After a crisis, regulation is popular. But as memory fades and regulations work, they are increasingly seen as unnecessary hindrances. This amnesia creates a cyclical push for deregulation that sows the seeds of the next crisis.
Positive macroeconomic indicators mask the reality that over half of Americans live paycheck-to-paycheck. This "economic precarity" should be the central problem to solve. Instead, it's often a vulnerability that FinTech companies are designed to exploit for profit.
Funded by tech elites, the "abundance" movement uses appealing goals like building more housing to mask a broader deregulatory agenda. This agenda likely prioritizes the profits of its billionaire backers over public protections for the economically vulnerable.
The belief that technology can solve any problem is dangerous. It dismisses experts' knowledge and the possibility that a tech solution is not feasible, as seen with Theranos. This mindset funds fraudulent or absurd ideas while ignoring practical, human-centered solutions.
The narrative that new financial products are "innovative" is often used to argue against regulation, echoing the same rhetoric that led to the 2008 crisis. This skepticism towards "innovation speak" is crucial as Silicon Valley's language infiltrates finance.
Despite a public image of libertarian self-reliance, the VC industry's success is built on government support. This includes leveraging state-funded R&D (the internet), lobbying for favorable tax laws (carried interest), and accessing pension funds through legal changes.

EXTRACTED INFORMATION —
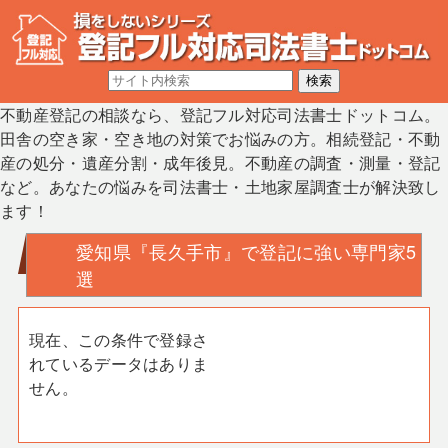
不動産登記の相談なら、登記フル対応司法書士ドットコム。
田舎の空き家・空き地の対策でお悩みの方。相続登記・不動
産の処分・遺産分割・成年後見。不動産の調査・測量・登記
など。あなたの悩みを司法書士・土地家屋調査士が解決致し
ます！
愛知県『長久手市』で登記に強い専門家5
選
現在、この条件で登録さ
れているデータはありま
せん。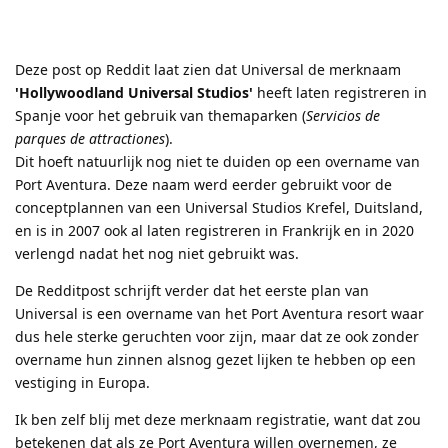
Deze post op Reddit laat zien dat Universal de merknaam
'Hollywoodland Universal Studios'
heeft laten registreren in
Spanje voor het gebruik van themaparken (
Servicios de
parques de attractiones
).
Dit hoeft natuurlijk nog niet te duiden op een overname van
Port Aventura. Deze naam werd eerder gebruikt voor de
conceptplannen van een Universal Studios Krefel, Duitsland,
en is in 2007 ook al laten registreren in Frankrijk en in 2020
verlengd nadat het nog niet gebruikt was.
De Redditpost schrijft verder dat het eerste plan van
Universal is een overname van het Port Aventura resort waar
dus hele sterke geruchten voor zijn, maar dat ze ook zonder
overname hun zinnen alsnog gezet lijken te hebben op een
vestiging in Europa.
Ik ben zelf blij met deze merknaam registratie, want dat zou
betekenen dat als ze Port Aventura willen overnemen, ze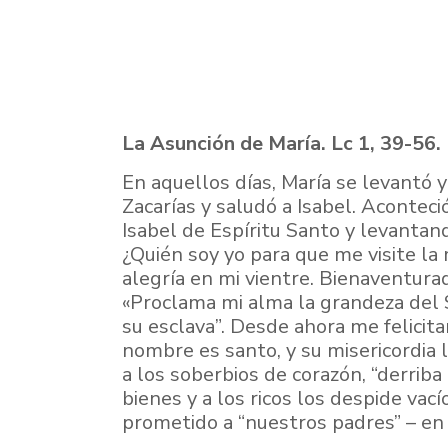
La Asunción de María. Lc 1, 39-56.
En aquellos días, María se levantó y
Zacarías y saludó a Isabel. Aconteció
Isabel de Espíritu Santo y levantand
¿Quién soy yo para que me visite la 
alegría en mi vientre. Bienaventurad
«Proclama mi alma la grandeza del S
su esclava”. Desde ahora me felicit
nombre es santo, y su misericordia l
a los soberbios de corazón, “derrib
bienes y a los ricos los despide vací
prometido a “nuestros padres” – en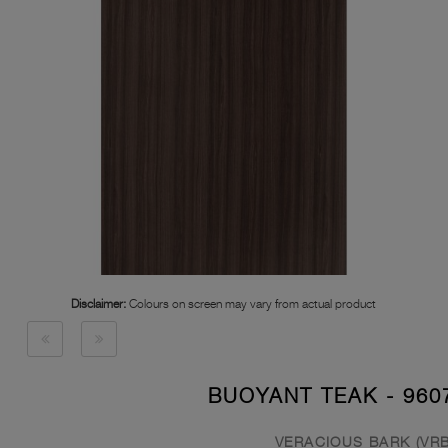
Disclaimer:
Colours on screen may vary from actual product
9607 - BUOYANT T
VERACIOUS BARK (VRB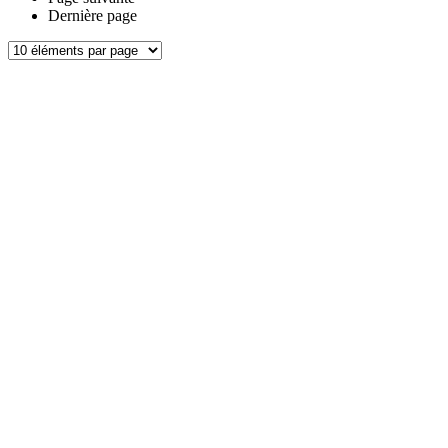
Dernière page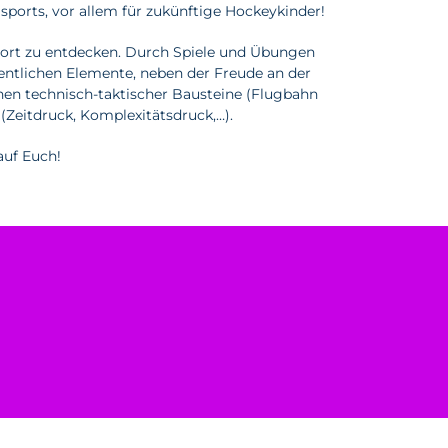
sports, vor allem für zukünftige Hockeykinder!
sport zu entdecken. Durch Spiele und Übungen
entlichen Elemente, neben der Freude an der
nen technisch-taktischer Bausteine (Flugbahn
(Zeitdruck, Komplexitätsdruck,…).
auf Euch!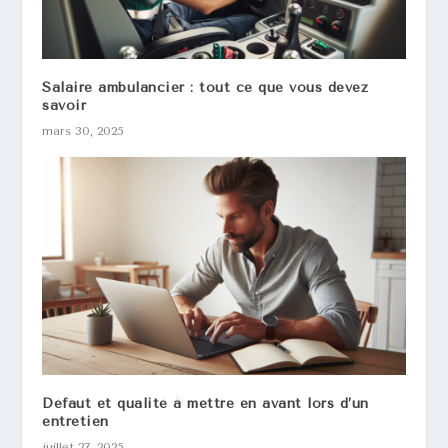
Salaire ambulancier : tout ce que vous devez
savoir
mars 30, 2025
Défaut et qualité à mettre en avant lors d’un
entretien
juillet 27, 2025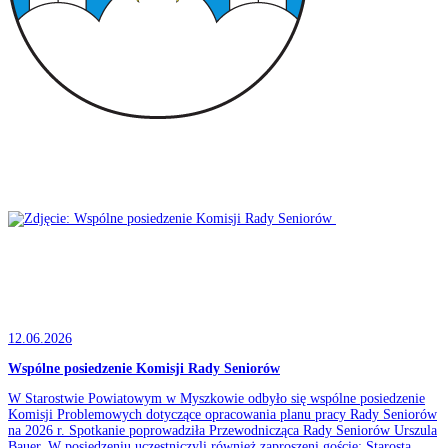
12.06.2026
Wspólne posiedzenie Komisji Rady Seniorów
W Starostwie Powiatowym w Myszkowie odbyło się wspólne posiedzenie
Komisji Problemowych dotyczące opracowania planu pracy Rady Seniorów
na 2026 r. Spotkanie poprowadziła Przewodnicząca Rady Seniorów Urszula
Bauer. W posiedzeniu uczestniczyli również zaproszeni goście: Starosta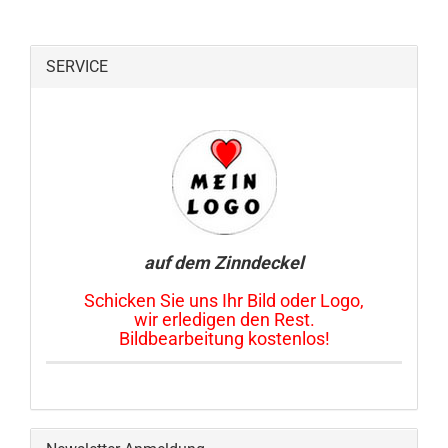
SERVICE
auf dem Zinndeckel
Schicken Sie uns Ihr Bild oder Logo,
wir erledigen den Rest.
Bildbearbeitung kostenlos!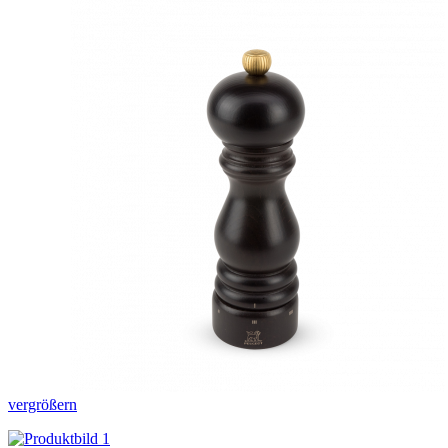
vergrößern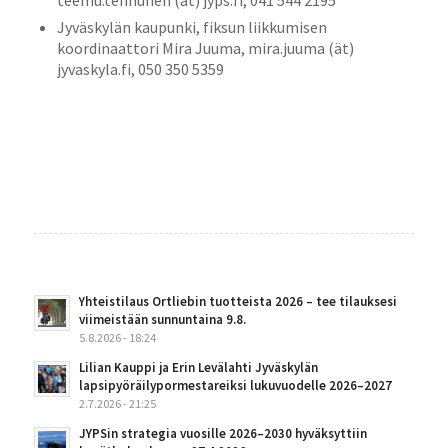
Jyväskylän kaupunki, fiksun liikkumisen
koordinaattori Mira Juuma, mira.juuma (ät)
jyvaskyla.fi, 050 350 5359
Yhteistilaus Ortliebin tuotteista 2026 – tee tilauksesi
viimeistään sunnuntaina 9.8.
5.8.2026 - 18:24
Lilian Kauppi ja Erin Levälahti Jyväskylän
lapsipyöräilypormestareiksi lukuvuodelle 2026–2027
2.7.2026 - 21:25
JYPSin strategia vuosille 2026–2030 hyväksyttiin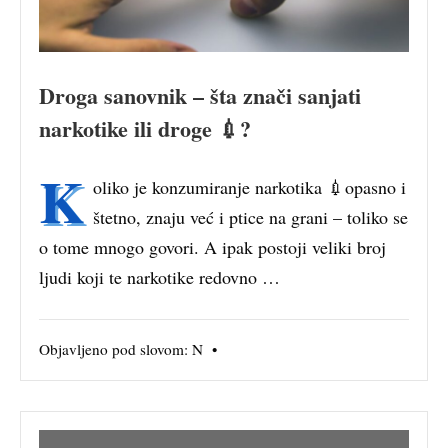
Droga sanovnik – šta znači sanjati
narkotike ili droge 💉?
K
oliko je konzumiranje narkotika 💉opasno i
štetno, znaju već i ptice na grani – toliko se
o tome mnogo govori. A ipak postoji veliki broj
ljudi koji te narkotike redovno …
Objavljeno pod slovom:
N
•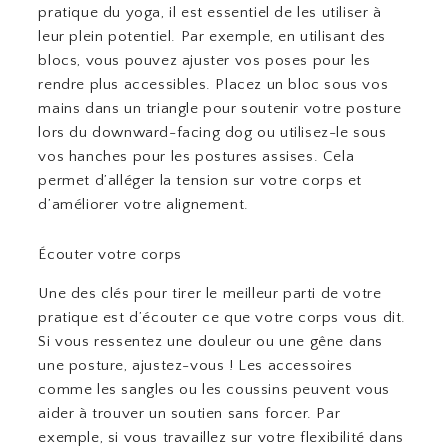
pratique du yoga, il est essentiel de les utiliser à
leur plein potentiel. Par exemple, en utilisant des
blocs, vous pouvez ajuster vos poses pour les
rendre plus accessibles. Placez un bloc sous vos
mains dans un triangle pour soutenir votre posture
lors du downward-facing dog ou utilisez-le sous
vos hanches pour les postures assises. Cela
permet d’alléger la tension sur votre corps et
d’améliorer votre alignement.
Écouter votre corps
Une des clés pour tirer le meilleur parti de votre
pratique est d’écouter ce que votre corps vous dit.
Si vous ressentez une douleur ou une gêne dans
une posture, ajustez-vous ! Les accessoires
comme les sangles ou les coussins peuvent vous
aider à trouver un soutien sans forcer. Par
exemple, si vous travaillez sur votre flexibilité dans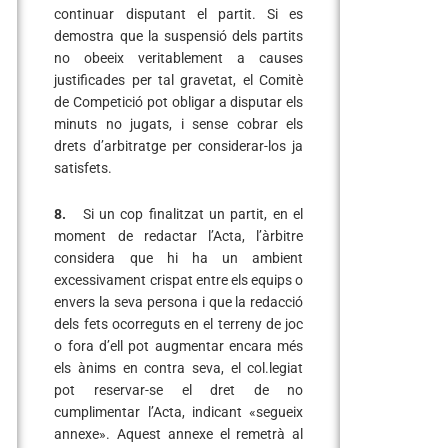
continuar disputant el partit. Si es
demostra que la suspensió dels partits
no obeeix veritablement a causes
justificades per tal gravetat, el Comitè
de Competició pot obligar a disputar els
minuts no jugats, i sense cobrar els
drets d’arbitratge per considerar-los ja
satisfets.
8.
Si un cop finalitzat un partit, en el
moment de redactar l’Acta, l’àrbitre
considera que hi ha un ambient
excessivament crispat entre els equips o
envers la seva persona i que la redacció
dels fets ocorreguts en el terreny de joc
o fora d’ell pot augmentar encara més
els ànims en contra seva, el col.legiat
pot reservar-se el dret de no
cumplimentar l’Acta, indicant «segueix
annexe». Aquest annexe el remetrà al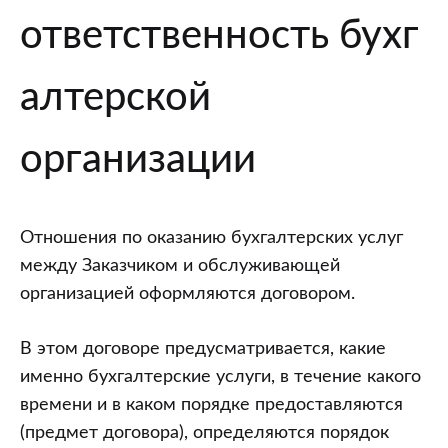
ответственность бухг
алтерской
организации
Отношения по оказанию бухгалтерских услуг
между Заказчиком и обслуживающей
организацией оформляются договором.
В этом договоре предусматривается, какие
именно бухгалтерские услуги, в течение какого
времени и в каком порядке предоставляются
(предмет договора), определяются порядок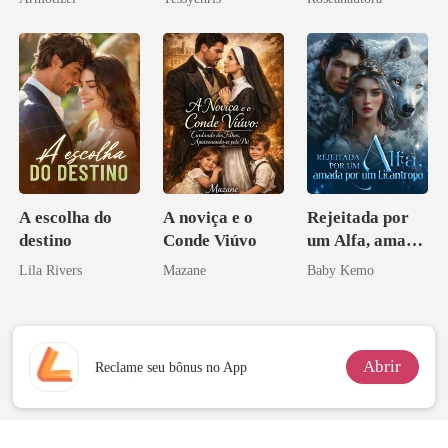
Psicopata :
CONTRATO
DE SANGUE
A escolha do
A noviça e o
Rejeitada por
destino
Conde Viúvo
um Alfa, amada
por um
Lila Rivers
Mazane
Baby Kemo
Licantropo
Abrir
Reclame seu bônus no App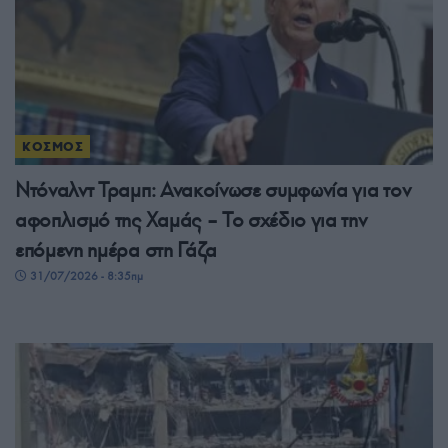
ΚΟΣΜΟΣ
Ντόναλντ Τραμπ: Ανακοίνωσε συμφωνία για τον
αφοπλισμό της Χαμάς – Το σχέδιο για την
επόμενη ημέρα στη Γάζα
31/07/2026 - 8:35πμ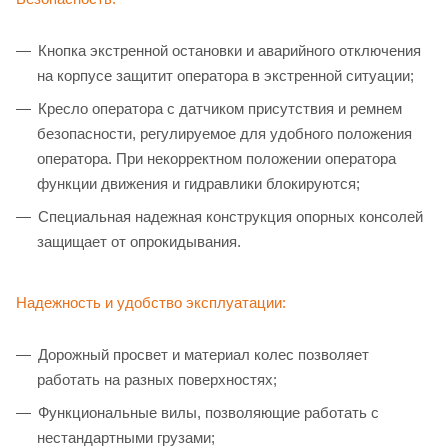
Кнопка экстренной остановки и аварийного отключения
на корпусе защитит оператора в экстренной ситуации;
Кресло оператора с датчиком присутствия и ремнем
безопасности, регулируемое для удобного положения
оператора. При некорректном положении оператора
функции движения и гидравлики блокируются;
Специальная надежная конструкция опорных консолей
защищает от опрокидывания.
Надежность и удобство эксплуатации:
Дорожный просвет и материал колес позволяет
работать на разных поверхностях;
Функциональные вилы, позволяющие работать с
нестандартными грузами;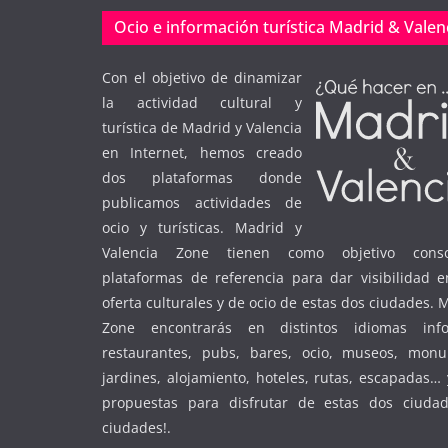
Ocio e información turística Madrid & Valen
Con el objetivo de dinamizar
la actividad cultural y
turística de Madrid y Valencia
en Internet, hemos creado
dos plataformas donde
publicamos actividades de
ocio y turísticas. Madrid y
Valencia Zone tienen como objetivo conso
plataformas de referencia para dar visibilidad e
oferta culturales y de ocio de estas dos ciudades. 
Zone encontrarás en distintos idiomas inf
restaurantes, pubs, bares, ocio, museos, monu
jardines, alojamiento, hoteles, rutas, escapadas
propuestas para disfrutar de estas dos ciudad
ciudades!.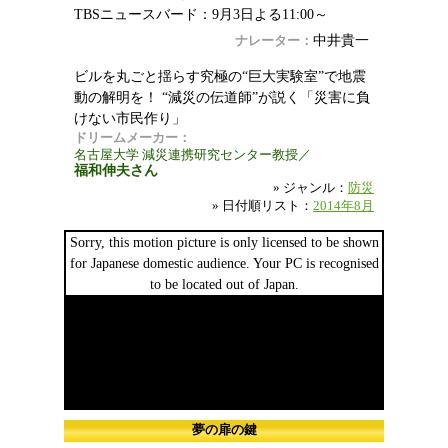
TBSニュースバード：9月3日よる11:00～
中井貴一
ナレーター：
ビルを丸ごと揺らす究極の“巨大実験室”で地震
動の解明を！ “減災の伝道師”が説く「災害に負
けない市民作り」
ドリームメーカー：
名古屋大学 減災連携研究センター教授／
福和伸夫さん
» ジャンル：
防災
» 日付順リスト：
2014年8月
Sorry, this motion picture is only licensed to be shown
for Japanese domestic audience. Your PC is recognised
to be located out of Japan.
夢の扉の鍵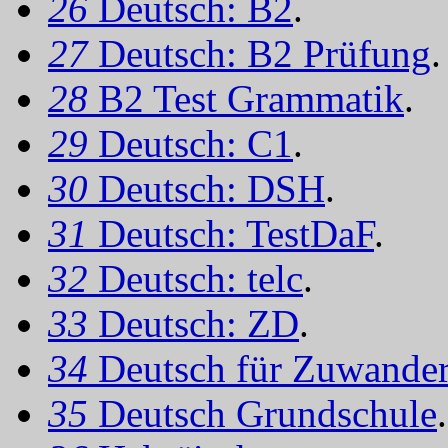
26
Deutsch: B2
.
27
Deutsch: B2 Prüfung
.
28
B2 Test Grammatik
.
29
Deutsch: C1
.
30
Deutsch: DSH
.
31
Deutsch: TestDaF
.
32
Deutsch: telc
.
33
Deutsch: ZD
.
34
Deutsch für Zuwander
35
Deutsch Grundschule
.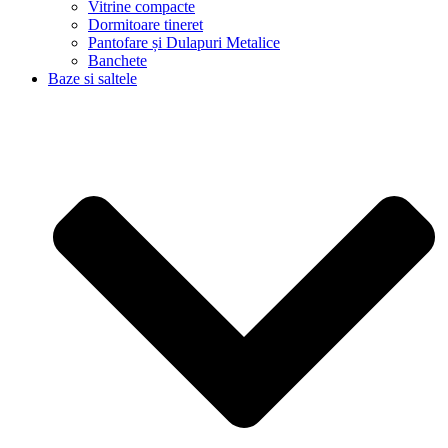
Vitrine compacte
Dormitoare tineret
Pantofare și Dulapuri Metalice
Banchete
Baze si saltele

YOUR OBJECTIVE —
Please substitute "U.S. households" for "Americans" in the commentary on finance and tech regulation, giving the passage from "After a crisis, regulation" up to and including "exploit for profit.".

EXPECTED ANSWER —
After a crisis, regulation is popular. But as memory fades and regulations work, they are increasingly seen as unnecessary hindrances. This amnesia creates a cyclical push for deregulation that sows the seeds of the next crisis.
Positive macroeconomic indicators mask the reality that over half of U.S. households live paycheck-to-paycheck. This "economic precarity" should be the central problem to solve. Instead, it's often a vulnerability that FinTech companies are designed to exploit for profit.